“Als ik zing over een meisje op een rood fietsje, wil ik dat meisje op dat rode fietsje voorbij zien fietsen. Maar de laatste tijd zie ik haar niet meer. Ik zing wel over haar, maar ik doe álsof ik haar zie fietsen.” Jaren geleden hoorde ik dit iemand zeggen. Ik meen dat het Herman van Veen was, maar het kan net zo goed Freek de Jonge zijn geweest en een jongetje op een blauwe step. Maar wat hij zei raakte me en met spijt moest ik mezelf bekennen dat mij dat veel te bekend voor kwam. Mijn gitaar en ik zingen wat af en de keren dat ik het spreekwoordelijke meisje heb zien fietsten zijn zeldzaam.

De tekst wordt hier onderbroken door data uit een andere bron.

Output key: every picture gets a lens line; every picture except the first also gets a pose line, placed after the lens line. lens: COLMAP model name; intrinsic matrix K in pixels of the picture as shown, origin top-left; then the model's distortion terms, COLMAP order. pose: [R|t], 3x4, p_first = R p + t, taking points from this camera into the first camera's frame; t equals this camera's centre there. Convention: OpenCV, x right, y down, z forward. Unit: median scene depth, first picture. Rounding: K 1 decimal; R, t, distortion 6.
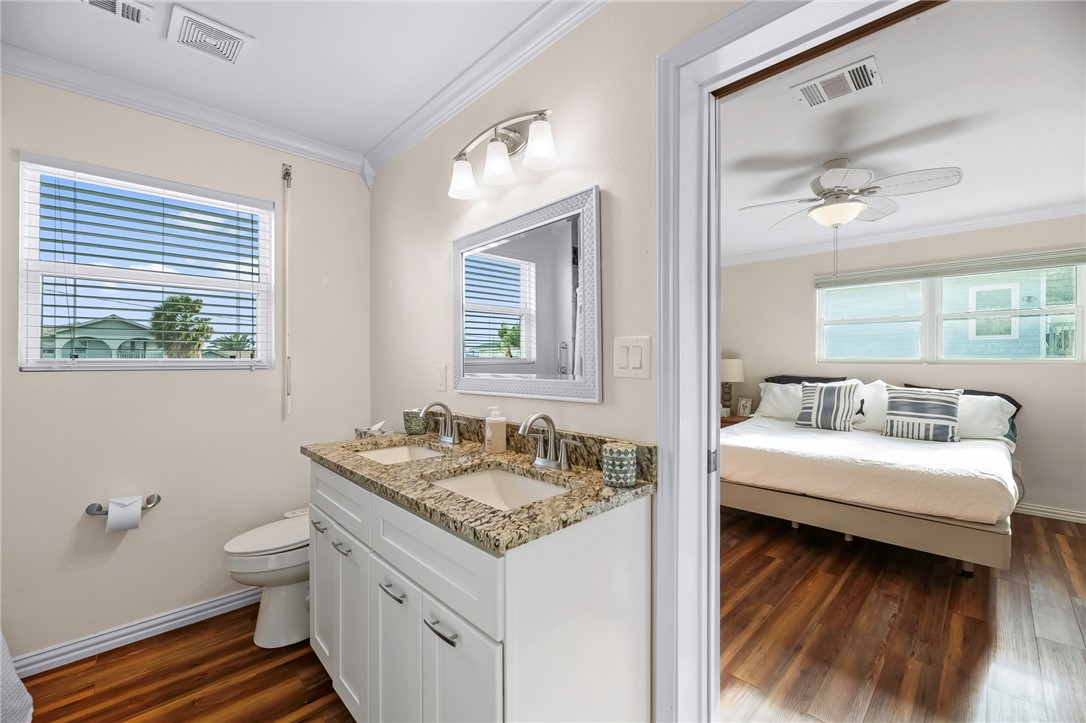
lens RADIAL K [[441.6, 0, 543.0], [0, 441.6, 361.5], [0, 0, 1]] dist [-0.001393, -0.000209]
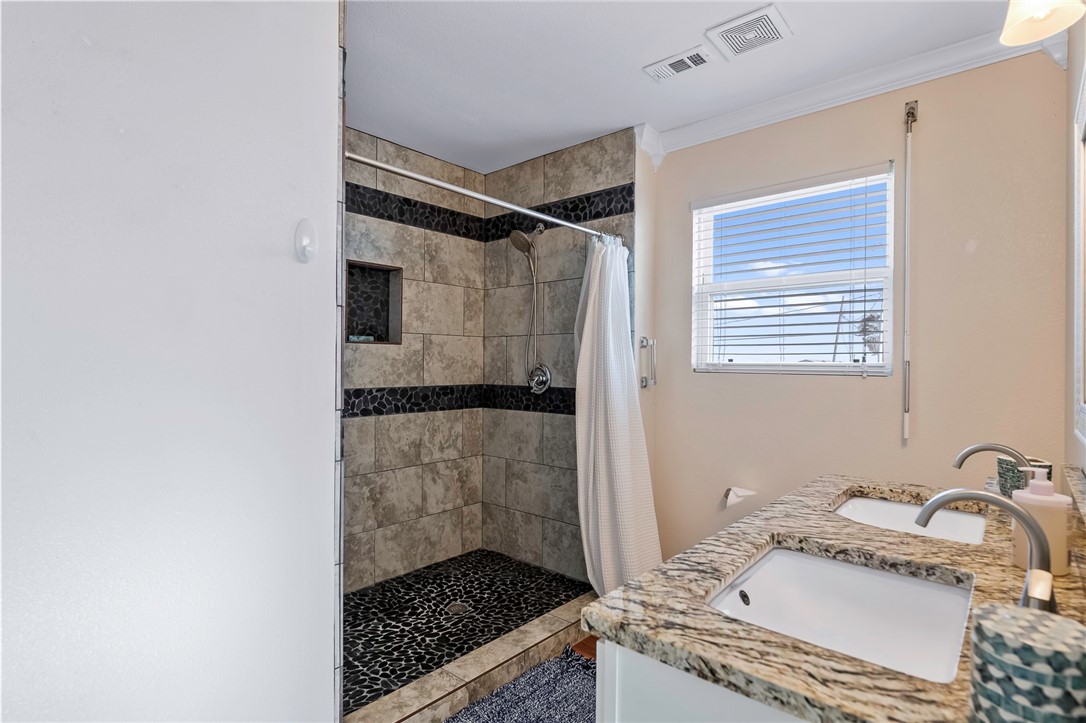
lens RADIAL K [[549.7, 0, 543.0], [0, 549.7, 361.5], [0, 0, 1]] dist [0.001207, 0.000298]
pose [[0.093612, 0.000007, -0.995609, 0.372089], [-0.010847, 0.999941, -0.001013, -0.002356], [0.995550, 0.010894, 0.093606, 0.397704]]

Die momenten zijn puur en echt.
Zo is het met zoveel. En bij mij ook zo vaak met het geloof. De liederen die we zingen in de kerk, die zo bekend zijn en vaak ook zo mooi zijn, zing ik mee. Maar hoe vaak wel niet op de automatische piloot. Veelal zijn het de woorden die gezongen geworden, maar dringt het besef van de prachtige betekenis ervan nauwelijks door. Ik durf te zeggen dat als ik op die manier meezing met de bedoeling God te eren, eigenlijk meer doe álsof ik God eer.
Op de bijbelkring kwam de twijfel en de zoektocht binnen het geloof van een mede-kringer ter sprake. Twijfel is geen mens vreemd en iedereen in de kamer had dan ook de meest hartelijke en goed bedoelde adviezen klaarliggen. Eén voor één werden deze op hem afgevuurd, gelaten liet hij de woordenstroom over zich heen komen. De bezorgdheid, het meeleven, het advies, het werd gewaardeerd, maar na de zoveelste bekende woorden zei hij: “Ik weet het. Precies deze woorden heb ik zelf ook zo vaak tegen andere twijfelaars gezegd. Sterker nog, als er morgen iemand met twijfel naar mij toe komt, zal ik hetzelfde zeggen.” Hij weet dat er Eén God is om in te geloven, hij weet dat God de Enige is die hoop geeft en dat het leven zonder Schepper zinloos is.
Hij wil enkel voorkomen dat hij de rest van zijn leven vertéld over hoe mooi dat meisje op haar rode fiets de straten doorkruist. Hij wil haar weer zíen fietsen.